2020–2022: US assets ballooned from USD 4.5 trillion to USD 9 trillion; interest rates dropped to zero. Under this backdrop, the USD depreciated, and the TWD appreciated to around 27 yuan.
Post-2022: US inflation spiraled out of control; the Fed launched rapid rate hikes, causing the USD to rebound from 27 to about 32 yuan, fluctuating within this range.
After September 2024: The Fed ended this high-interest cycle and began cutting rates, bringing the exchange rate back to around 32 yuan.
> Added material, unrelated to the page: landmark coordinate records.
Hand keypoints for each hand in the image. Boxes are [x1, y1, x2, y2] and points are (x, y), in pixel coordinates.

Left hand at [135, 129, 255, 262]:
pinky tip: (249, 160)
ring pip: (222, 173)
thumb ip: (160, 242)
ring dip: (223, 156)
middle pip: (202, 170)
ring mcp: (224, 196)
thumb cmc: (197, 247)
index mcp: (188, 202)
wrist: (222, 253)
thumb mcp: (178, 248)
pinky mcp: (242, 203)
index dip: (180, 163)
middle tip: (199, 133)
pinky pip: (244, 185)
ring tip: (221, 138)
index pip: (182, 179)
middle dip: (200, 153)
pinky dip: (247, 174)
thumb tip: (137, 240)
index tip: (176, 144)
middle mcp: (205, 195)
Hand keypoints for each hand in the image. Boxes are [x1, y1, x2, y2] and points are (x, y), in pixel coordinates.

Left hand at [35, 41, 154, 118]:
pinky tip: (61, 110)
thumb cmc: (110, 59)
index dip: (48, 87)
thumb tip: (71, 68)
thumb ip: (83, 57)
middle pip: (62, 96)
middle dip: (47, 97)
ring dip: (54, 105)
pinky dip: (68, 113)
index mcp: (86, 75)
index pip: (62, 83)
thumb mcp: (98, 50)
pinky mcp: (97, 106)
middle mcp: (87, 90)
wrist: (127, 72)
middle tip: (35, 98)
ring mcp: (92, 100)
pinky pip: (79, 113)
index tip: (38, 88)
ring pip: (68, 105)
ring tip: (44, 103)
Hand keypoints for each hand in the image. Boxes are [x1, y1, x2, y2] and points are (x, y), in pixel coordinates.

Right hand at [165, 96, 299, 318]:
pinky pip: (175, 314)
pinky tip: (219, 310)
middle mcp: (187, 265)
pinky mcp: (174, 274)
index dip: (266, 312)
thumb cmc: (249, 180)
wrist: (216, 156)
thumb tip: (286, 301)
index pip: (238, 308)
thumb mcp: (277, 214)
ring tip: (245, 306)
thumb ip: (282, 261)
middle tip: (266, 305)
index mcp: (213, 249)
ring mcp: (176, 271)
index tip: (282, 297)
Significance of Historical Highs
Since the 2008 financial crisis, the Fed launched three rounds of quantitative easing. In December 2013, the Fed announced tapering QE, leading to rising US interest rates and capital flowing back to the US from emerging markets. The USD/NTD exchange rate rose from the 2013 lows to 33 yuan. This appreciation lasted over a decade until September 2024, when the Fed started cutting rates, bringing the rate back to 32 yuan.
Based on historical experience, many investors hold an “invisible ruler”: most consider USD below 30 as a buying zone, and above 32 as a selling point. For long-term forex investments, this can serve as a reference.
Overall, the appreciation trend of the TWD is supported by fundamentals. How high the USD will rise depends on the Fed’s policy trajectory and Taiwan-US trade negotiations. In this uncertain environment, risk management and flexible strategies are the keys to successful investing.